### ASSIGNED TASK
From the first line of the data down to the line bearing "assign shiftout[ 39: 32]", output every line exactly and include no pictures.

### PROVIDED RECORDS
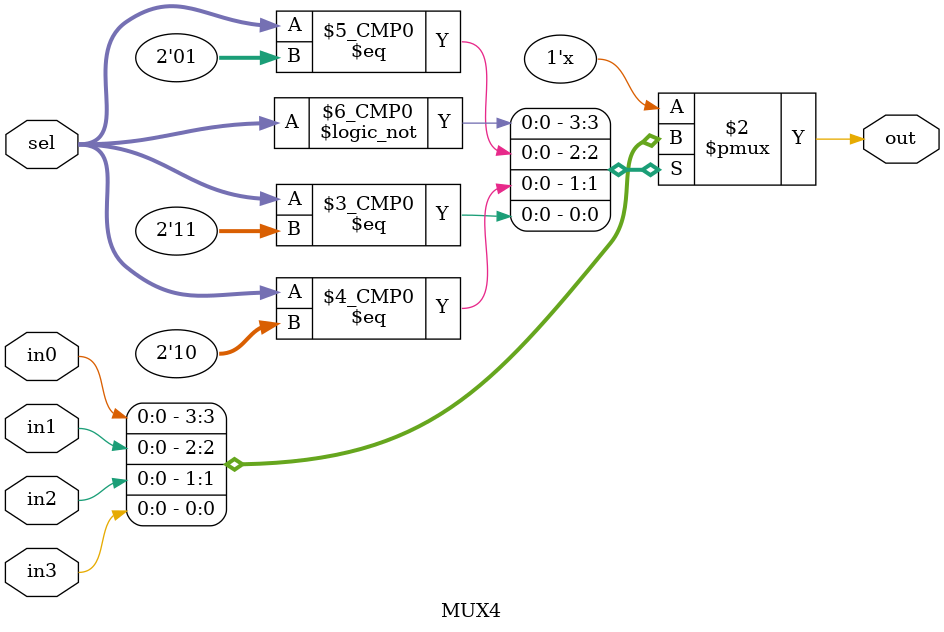
<source format=v>
`timescale 1ns / 1ps


module MUX4(

    input in0,
    input in1,
    input in2,
    input in3,
    input [1:0] sel,
    output reg out

    );
    
    always @(*)
    begin
    
        case(sel)
            0: out = in0;
            1: out = in1;
            2: out = in2;
            3: out = in3;
            default: out = 0;
        endcase
    end    
endmodule

</source>
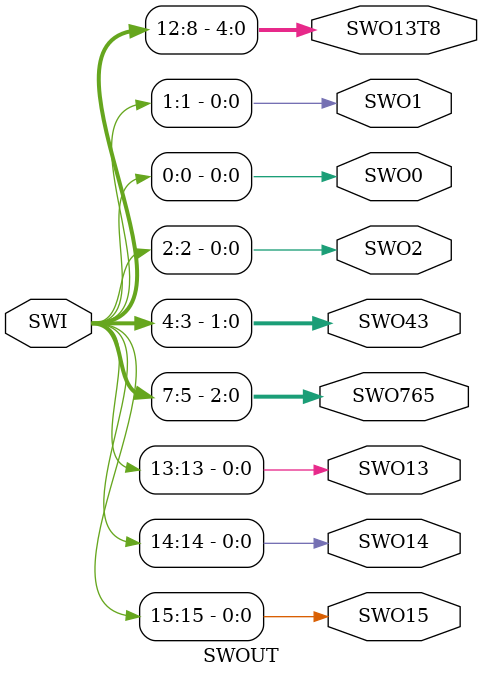
<source format=v>
`timescale 1ns / 1ps
module    SWOUT(input[15:0] SWI,
                output SWO15,
                output SWO14,
                output SWO13,
                output[2:0]SWO765,
                output[1:0]SWO43,
                output SWO2,
                output SWO0,
                output SWO1,
                output[4:0] SWO13T8
                );
                             
    assign SWO15 = SWI[15];
    assign SWO14 = SWI[14];
    assign SWO13 = SWI[13];
    assign SWO765 = SWI[7:5];
    assign SWO43 = SWI[4:3];
    assign SWO2 = SWI[2];
    assign SWO1 = SWI[1];
    assign SWO0 = SWI[0];
    assign SWO13T8 = SWI[12:8];               

endmodule

</source>
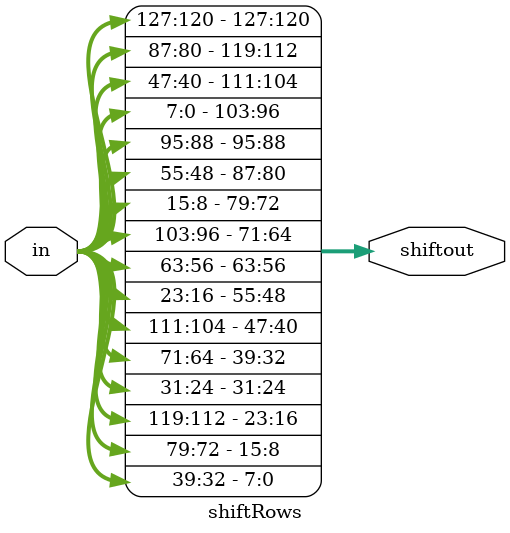
<source format=v>
module shiftRows(//ÇALIŞIYOR
    input [127:0] in,
    output [127:0] shiftout
    );
     
    assign shiftout[127:120] = in[127:120]; // b00
    assign shiftout[ 95: 88] = in[ 95: 88]; // b01
    assign shiftout[ 63: 56] = in[ 63: 56]; // b02
    assign shiftout[ 31: 24] = in[ 31: 24]; // b03

    // 2. satır (1 sola kaydırılır)
    assign shiftout[119:112] = in[ 87: 80]; // b11 -> b10
    assign shiftout[ 87: 80] = in[ 55: 48]; // b12 -> b11
    assign shiftout[ 55: 48] = in[ 23: 16]; // b13 -> b12
    assign shiftout[ 23: 16] = in[119:112]; // b10 -> b13

    // 3. satır (2 sola kaydırılır)
    assign shiftout[111:104] = in[ 47: 40]; // b22 -> b20
    assign shiftout[ 79: 72] = in[ 15:  8]; // b23 -> b21
    assign shiftout[ 47: 40] = in[111:104]; // b20 -> b22
    assign shiftout[ 15:  8] = in[ 79: 72]; // b21 -> b23

    // 4. satır (3 sola kaydırılır)
    assign shiftout[103: 96] = in[  7:  0]; // b33 -> b30
    assign shiftout[ 71: 64] = in[103: 96]; // b30 -> b31
    assign shiftout[ 39: 32] = in[ 71: 64]; // b31 -> b32
    assign shiftout[  7:  0] = in[ 39: 32]; // b32 -> b33

    
endmodule

</source>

### RESULT OF THE TASK
<source format=v>
`timescale 1ns / 1ps


module MUX4(

    input in0,
    input in1,
    input in2,
    input in3,
    input [1:0] sel,
    output reg out

    );
    
    always @(*)
    begin
    
        case(sel)
            0: out = in0;
            1: out = in1;
            2: out = in2;
            3: out = in3;
            default: out = 0;
        endcase
    end    
endmodule

</source>
<source format=v>
`timescale 1ns / 1ps
module    SWOUT(input[15:0] SWI,
                output SWO15,
                output SWO14,
                output SWO13,
                output[2:0]SWO765,
                output[1:0]SWO43,
                output SWO2,
                output SWO0,
                output SWO1,
                output[4:0] SWO13T8
                );
                             
    assign SWO15 = SWI[15];
    assign SWO14 = SWI[14];
    assign SWO13 = SWI[13];
    assign SWO765 = SWI[7:5];
    assign SWO43 = SWI[4:3];
    assign SWO2 = SWI[2];
    assign SWO1 = SWI[1];
    assign SWO0 = SWI[0];
    assign SWO13T8 = SWI[12:8];               

endmodule

</source>
<source format=v>
module shiftRows(//ÇALIŞIYOR
    input [127:0] in,
    output [127:0] shiftout
    );
     
    assign shiftout[127:120] = in[127:120]; // b00
    assign shiftout[ 95: 88] = in[ 95: 88]; // b01
    assign shiftout[ 63: 56] = in[ 63: 56]; // b02
    assign shiftout[ 31: 24] = in[ 31: 24]; // b03

    // 2. satır (1 sola kaydırılır)
    assign shiftout[119:112] = in[ 87: 80]; // b11 -> b10
    assign shiftout[ 87: 80] = in[ 55: 48]; // b12 -> b11
    assign shiftout[ 55: 48] = in[ 23: 16]; // b13 -> b12
    assign shiftout[ 23: 16] = in[119:112]; // b10 -> b13

    // 3. satır (2 sola kaydırılır)
    assign shiftout[111:104] = in[ 47: 40]; // b22 -> b20
    assign shiftout[ 79: 72] = in[ 15:  8]; // b23 -> b21
    assign shiftout[ 47: 40] = in[111:104]; // b20 -> b22
    assign shiftout[ 15:  8] = in[ 79: 72]; // b21 -> b23

    // 4. satır (3 sola kaydırılır)
    assign shiftout[103: 96] = in[  7:  0]; // b33 -> b30
    assign shiftout[ 71: 64] = in[103: 96]; // b30 -> b31
    assign shiftout[ 39: 32] = in[ 71: 64]; // b31 -> b32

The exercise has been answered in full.